There’s going to be a healthy — unhealthy? — amount of words spilled across digital pages dissecting Solar Power, the new album from Lorde that arrives today (August 20) after more than four years of impatience, the equivalence of a damn near eternity in the pop world. Three singles have teased the album, including this week’s LP appetizer “Mood Ring,” and there’s been plenty of debate over how those singles stand up to the New Zealand alt-pop dynamo’s gripping early work, particularly tracks like “Royals” and “Tennis Court” that launched her as a teenager to instant icon status.

But those Solar Power singles, “Mood Ring” joined by June’s title track and July’s “Stoned at the Nail Salon”, were mere placeholders and chapters rather than singles in the sense we digest music as a commodity in 2021. Now at the ripe age of 24 and delivering at once her most basic and complex album to date, Lorde has shunned the culture of the moment, defied the urging to cater to evaporating attention spans, and delivered an album’s album at a time when the album is the unsexiest of beasts.
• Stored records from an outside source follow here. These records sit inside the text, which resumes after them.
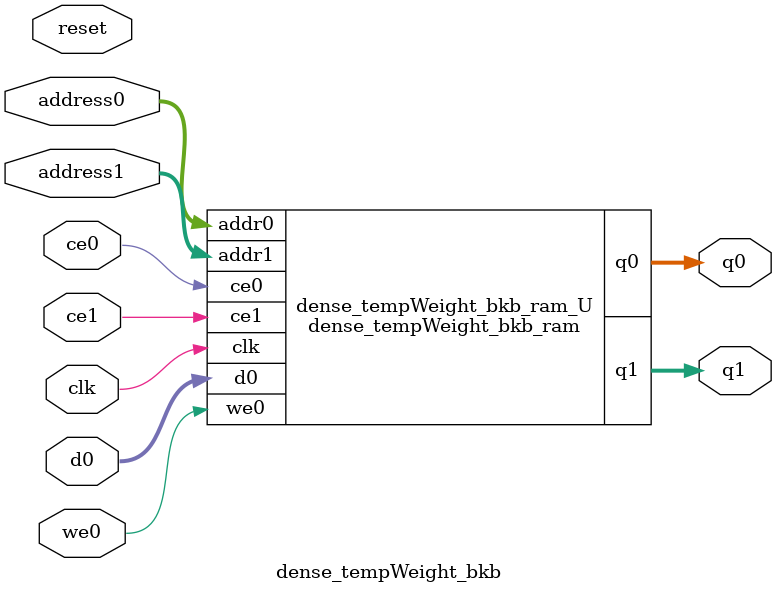
<source format=v>
`timescale 1 ns / 1 ps
module dense_tempWeight_bkb_ram (addr0, ce0, d0, we0, q0, addr1, ce1, q1,  clk);

parameter DWIDTH = 8;
parameter AWIDTH = 10;
parameter MEM_SIZE = 980;

input[AWIDTH-1:0] addr0;
input ce0;
input[DWIDTH-1:0] d0;
input we0;
output reg[DWIDTH-1:0] q0;
input[AWIDTH-1:0] addr1;
input ce1;
output reg[DWIDTH-1:0] q1;
input clk;

(* ram_style = "block" *)reg [DWIDTH-1:0] ram[0:MEM_SIZE-1];




always @(posedge clk)  
begin 
    if (ce0) begin
        if (we0) 
            ram[addr0] <= d0; 
        q0 <= ram[addr0];
    end
end


always @(posedge clk)  
begin 
    if (ce1) begin
        q1 <= ram[addr1];
    end
end


endmodule

`timescale 1 ns / 1 ps
module dense_tempWeight_bkb(
    reset,
    clk,
    address0,
    ce0,
    we0,
    d0,
    q0,
    address1,
    ce1,
    q1);

parameter DataWidth = 32'd8;
parameter AddressRange = 32'd980;
parameter AddressWidth = 32'd10;
input reset;
input clk;
input[AddressWidth - 1:0] address0;
input ce0;
input we0;
input[DataWidth - 1:0] d0;
output[DataWidth - 1:0] q0;
input[AddressWidth - 1:0] address1;
input ce1;
output[DataWidth - 1:0] q1;



dense_tempWeight_bkb_ram dense_tempWeight_bkb_ram_U(
    .clk( clk ),
    .addr0( address0 ),
    .ce0( ce0 ),
    .we0( we0 ),
    .d0( d0 ),
    .q0( q0 ),
    .addr1( address1 ),
    .ce1( ce1 ),
    .q1( q1 ));

endmodule


</source>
The first two singles that were maligned as stand-alone releases now feel organically enriched in the context of this delicate and atmospheric album, and the percussively propulsive “Mood Ring”, vibing as the closest thing to a traditional single your cool aunt would love the most, is buried down at Track 11 of the 12-song LP.

That’s probably by design. Public sentiment would likely be different going to bed last night had “Mood Ring” dropped before Independence Day, when summer’s glowing optimism had not yet faded into our permanent gray that begins and ends every monotonous August day that feels hauntingly like every monotonous day of the months that came before. Time has stood still since last March; and Solar Power seems poised to break that cycle by giving us something to define the day with.

“The album is a celebration of the natural world, an attempt at immortalizing the deep, transcendent feelings I have when I’m outdoors,” Lorde says. “In times of heartache, grief, deep love, or confusion, I look to the natural world for answers. I’ve learned to breathe out, and tune in. This is what came through.”

Like any outdoors trip that’s not walking to the mailbox or taking an Uber to Target, the destination takes time to achieve, a distance to arrive and a distance to return, fraught with cliches about appreciating the journey. It’s longer than a three-minute pop song, more impactful than an add on a Spotify playlist, and entrenches a feeling of purpose deeper into a colorful memory than the quick key bumps we’ve plugged into our forced social lives in the era of Zoom and DMs.

When Lorde speaks of the outdoors, to this writer she’s also speaking of time, as nature and time are so inextricably weaved, and the investment it takes to truly be free of all the things that weigh us down in 2021. This year, like the devil predating it, the outdoors was a forbidden place, a danger zone that could absolutely kill you once you let your guard down. The natural world has become very unnatural unless we extend ourselves to seek out what remains uncharted to our personal growth and development. There’s still beauty in places not shadowed by a ceiling overhead, and that exoticism is no longer relegated to far off lands, sandy beaches, and airborne vacations as the accessible world shrinks by the day. The world Lorde summons with an outstretched hand on the Solar Power exists the moment we step outside, embracing the organic beauty around us, and it gains momentum with each step we take further from the ledge in reclaiming parts of ourselves along the way.

The further we go, the better our lives are, and if we firmly believe in where we are going and what we are doing, it’s usually a risk worth taking. Almost like dropping an album in the age of the single.